Request —
Extract every line of the items below that contains the string "Новогодние", matching case exactly.

[Saved data items]

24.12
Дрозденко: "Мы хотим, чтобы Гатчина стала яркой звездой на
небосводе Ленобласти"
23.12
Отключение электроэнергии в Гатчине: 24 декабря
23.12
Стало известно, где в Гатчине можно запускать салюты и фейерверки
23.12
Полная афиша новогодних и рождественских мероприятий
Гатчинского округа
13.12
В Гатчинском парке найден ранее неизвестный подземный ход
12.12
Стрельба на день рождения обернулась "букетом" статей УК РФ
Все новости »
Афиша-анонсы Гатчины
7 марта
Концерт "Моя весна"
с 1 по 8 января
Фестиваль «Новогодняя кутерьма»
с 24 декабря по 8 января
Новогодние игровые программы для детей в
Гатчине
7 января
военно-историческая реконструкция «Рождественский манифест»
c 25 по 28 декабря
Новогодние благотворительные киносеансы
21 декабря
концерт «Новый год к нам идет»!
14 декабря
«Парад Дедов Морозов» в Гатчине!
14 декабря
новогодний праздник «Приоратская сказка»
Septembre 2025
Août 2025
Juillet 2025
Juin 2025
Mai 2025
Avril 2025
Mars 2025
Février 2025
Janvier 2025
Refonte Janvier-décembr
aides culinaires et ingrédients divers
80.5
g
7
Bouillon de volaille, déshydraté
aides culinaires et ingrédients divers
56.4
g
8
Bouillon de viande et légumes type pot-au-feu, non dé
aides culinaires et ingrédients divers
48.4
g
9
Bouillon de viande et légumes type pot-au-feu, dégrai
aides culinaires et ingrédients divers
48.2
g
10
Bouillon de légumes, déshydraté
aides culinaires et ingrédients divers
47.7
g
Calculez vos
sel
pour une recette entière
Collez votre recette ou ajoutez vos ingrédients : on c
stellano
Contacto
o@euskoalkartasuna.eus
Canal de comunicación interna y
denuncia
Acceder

Task solution —
Новогодние игровые программы для детей в
Новогодние благотворительные киносеансы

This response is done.